The co-existence of diabetic scleredema and diabetic sclerodactyly has been previously reported, although the onset of each condition is often temporally distinct.8 In contrast to diabetic sclerodactyly, the firm indurated skin characteristic of diabetic scleredema (which our patient had) initially involves the shoulders and neck and may progress over the trunk, including the upper back, typically sparing the distal extremities. Of note, the dermis in scleredema is thickened with marked deposition of mucopolysaccharide.9

Glycemic control is paramount

Studies of patients with diabetes who have thick, waxy skin and LJM have shown that tight glycemic control may reduce skin thickness and palmar fascia fibrosis.3,5,9 Thus, in this patient with poorly controlled T1D, diabetic sclerodactyly, early DC, and second-degree burns attributable to advanced polyneuropathy, tightened glycemic control is logical and warranted. Such control could potentially impact the trajectory and morbidity of skin and musculoskeletal manifestations in this broad-reaching disease.

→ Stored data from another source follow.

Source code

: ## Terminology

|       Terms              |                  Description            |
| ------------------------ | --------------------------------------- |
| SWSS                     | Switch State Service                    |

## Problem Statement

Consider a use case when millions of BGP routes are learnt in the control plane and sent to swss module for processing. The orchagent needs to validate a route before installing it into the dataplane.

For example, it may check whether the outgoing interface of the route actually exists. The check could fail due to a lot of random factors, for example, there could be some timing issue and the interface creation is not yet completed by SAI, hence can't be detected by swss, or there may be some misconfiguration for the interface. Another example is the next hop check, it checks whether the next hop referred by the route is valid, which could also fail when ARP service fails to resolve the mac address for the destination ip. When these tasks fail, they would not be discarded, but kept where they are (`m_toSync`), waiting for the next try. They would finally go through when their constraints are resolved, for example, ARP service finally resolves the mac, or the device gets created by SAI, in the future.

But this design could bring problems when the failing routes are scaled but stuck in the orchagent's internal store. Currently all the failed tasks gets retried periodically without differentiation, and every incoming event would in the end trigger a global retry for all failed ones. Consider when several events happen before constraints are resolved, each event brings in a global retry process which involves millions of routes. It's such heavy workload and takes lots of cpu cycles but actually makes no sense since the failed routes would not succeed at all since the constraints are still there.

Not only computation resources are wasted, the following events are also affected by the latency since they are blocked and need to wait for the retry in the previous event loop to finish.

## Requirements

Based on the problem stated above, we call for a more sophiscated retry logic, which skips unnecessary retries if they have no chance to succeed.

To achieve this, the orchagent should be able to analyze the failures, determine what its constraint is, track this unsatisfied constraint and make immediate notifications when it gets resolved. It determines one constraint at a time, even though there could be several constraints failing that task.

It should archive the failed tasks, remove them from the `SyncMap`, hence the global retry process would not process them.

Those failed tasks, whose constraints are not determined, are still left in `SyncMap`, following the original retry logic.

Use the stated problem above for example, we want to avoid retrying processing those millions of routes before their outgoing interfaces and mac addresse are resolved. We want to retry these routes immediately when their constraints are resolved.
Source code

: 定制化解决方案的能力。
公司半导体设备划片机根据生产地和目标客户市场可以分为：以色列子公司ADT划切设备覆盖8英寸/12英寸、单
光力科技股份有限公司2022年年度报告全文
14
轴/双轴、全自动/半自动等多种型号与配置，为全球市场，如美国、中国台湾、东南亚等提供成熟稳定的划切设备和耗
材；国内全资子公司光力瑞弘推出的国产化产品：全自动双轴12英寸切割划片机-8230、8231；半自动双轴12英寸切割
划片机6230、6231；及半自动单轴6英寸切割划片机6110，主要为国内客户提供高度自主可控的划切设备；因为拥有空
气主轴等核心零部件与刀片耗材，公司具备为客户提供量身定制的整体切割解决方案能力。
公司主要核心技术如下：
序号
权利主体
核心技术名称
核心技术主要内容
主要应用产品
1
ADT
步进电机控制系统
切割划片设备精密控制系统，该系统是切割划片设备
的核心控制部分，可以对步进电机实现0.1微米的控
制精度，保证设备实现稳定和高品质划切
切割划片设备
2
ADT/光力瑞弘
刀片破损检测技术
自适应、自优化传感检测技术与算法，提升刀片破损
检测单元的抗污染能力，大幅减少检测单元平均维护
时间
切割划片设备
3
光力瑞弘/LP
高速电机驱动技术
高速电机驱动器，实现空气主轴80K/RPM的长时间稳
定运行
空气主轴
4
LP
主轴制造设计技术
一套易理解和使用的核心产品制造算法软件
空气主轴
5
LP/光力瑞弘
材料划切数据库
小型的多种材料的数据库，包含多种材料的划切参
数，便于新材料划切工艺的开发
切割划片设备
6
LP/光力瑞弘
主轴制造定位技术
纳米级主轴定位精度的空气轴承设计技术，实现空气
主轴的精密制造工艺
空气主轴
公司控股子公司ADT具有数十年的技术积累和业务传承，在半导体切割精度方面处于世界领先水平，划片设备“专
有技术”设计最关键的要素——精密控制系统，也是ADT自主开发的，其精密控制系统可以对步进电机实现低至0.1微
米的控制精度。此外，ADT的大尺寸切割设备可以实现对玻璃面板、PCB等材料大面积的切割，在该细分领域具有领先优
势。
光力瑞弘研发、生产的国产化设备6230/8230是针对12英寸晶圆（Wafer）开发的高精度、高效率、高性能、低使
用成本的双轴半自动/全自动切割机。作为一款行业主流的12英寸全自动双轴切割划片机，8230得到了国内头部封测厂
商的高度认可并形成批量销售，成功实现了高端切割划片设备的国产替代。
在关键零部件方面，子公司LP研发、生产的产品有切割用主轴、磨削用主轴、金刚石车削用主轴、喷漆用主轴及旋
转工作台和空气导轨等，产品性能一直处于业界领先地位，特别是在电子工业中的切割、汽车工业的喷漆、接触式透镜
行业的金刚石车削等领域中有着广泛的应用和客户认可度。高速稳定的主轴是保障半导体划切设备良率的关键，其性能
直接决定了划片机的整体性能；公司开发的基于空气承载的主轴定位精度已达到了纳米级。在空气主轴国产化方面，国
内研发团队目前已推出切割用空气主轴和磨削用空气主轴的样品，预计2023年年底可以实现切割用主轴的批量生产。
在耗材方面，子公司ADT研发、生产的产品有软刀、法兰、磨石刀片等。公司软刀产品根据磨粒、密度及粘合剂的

The diabetic milieu necessitates clinicians’ close attention to patients’ hands.

Although there are limited treatments for mobility-related symptoms of diabetic hand syndrome, physiotherapy is recommended in more severe stages of disease to increase joint range of motion.4,5 More severe cases of DC and trigger finger have been successfully treated with topical steroids, corticosteroid injections, and surgery.4,5 Simply stated—and in line with compulsive foot care—the diabetic milieu necessitates clinicians’ close attention to the hands. Components of diabetic hand, LJM, DC, or trigger finger may indicate a need to screen not only for diabetes in a patient previously undiagnosed but also, importantly, for other sequelae of diabetes, including retinopathy.4,5

Our patient was treated with a ­moderate-potency topical steroid, triamcinolone 0.1% cream, and was advised to continue optimizing glycemic control with the aid of his primary care physician. It was unclear whether the patient improved with use, as he was lost to follow-up.